Saturday, June 23, 2012
Christiane Amanpour in Cairo talking to Aung San Suu Kyi in Oslo - and the true brilliance of global 24 hour news.
Sadly it doesn't happen often - it doesn't even happen 24 hours of the day - but when global television news lives up to the best of what it should and can be, and makes full use of its true reach such as CNN International (DStv 401) showed last night with Christiane Amanpour, the result is nothing short of spectacular, impactful, amazing and inspiring.
In Amanpour Friday night on CNN International, South African TV viewers and viewers around the world, saw the always-brilliant Christiane Amanpour - uniquely the undisputed "news Oprah" of the world with all her high profile exclusive interview "gets" - interviewing Aung San Suu Kyi.
Why amazing? First off, Christiane Amanpour did the interview by satellite from Cairo, Egypt. Christiane Amanpour took her New York based weekday show Amanpour to Cairo and did the show from there the past few days covering the aftermath of the Egyptian elections.
Then Christiane Amanpour interviewed Aung San Suu Kyi live who's based in Oslo, Norway after she visited Britain earlier this week.

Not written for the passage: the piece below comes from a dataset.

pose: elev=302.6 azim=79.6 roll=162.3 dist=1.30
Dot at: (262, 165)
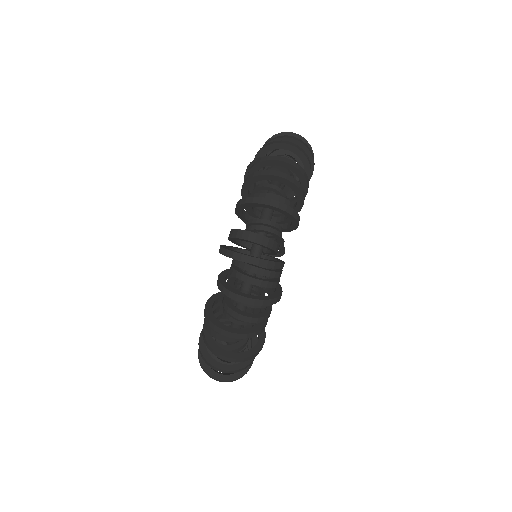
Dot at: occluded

How incredibly rare and actually extraordinary a moment to be watching in one part of the world - wherever the viewer is based - the world's best television news journalist based in another part of the world, doing an insightful, revealing and great interview with a high profile international news maker based in yet another part of the world.
Despite the explosion of global 24 hour TV news channels and the plethora of choices, something like Christiane Amanpour, based out-of-studio in a foreign location, interviewing someone live for longer than the 2 minute satellite link-up limit also based out-of-studio in also a foreign location simply does not happen as often as one would think.
It shows what is truly possible (yet very expensive and time-consuming to book and execute) for global television news and what is possible for this medium and this genre and this news platform when it meets its highest form of functionality.
If you think for a minute of what it takes to link Cairo with Oslo live, then broadcast it to the world, after getting the interviewee to agree for a sit-down, and having surely had very little time to try and book the guest, its truly amazing what's possible.
Kudos to CNN International and Christiane Amanpour specifically for remaining true to a ethos of real news values; for pushing for relevancy and immediacy in an environment and an era where most of what is real news has largely fallen by the wayside, and for using the bit of satellite link time available and utilising it for the best substantive content that the medium - and the production team - can deliver.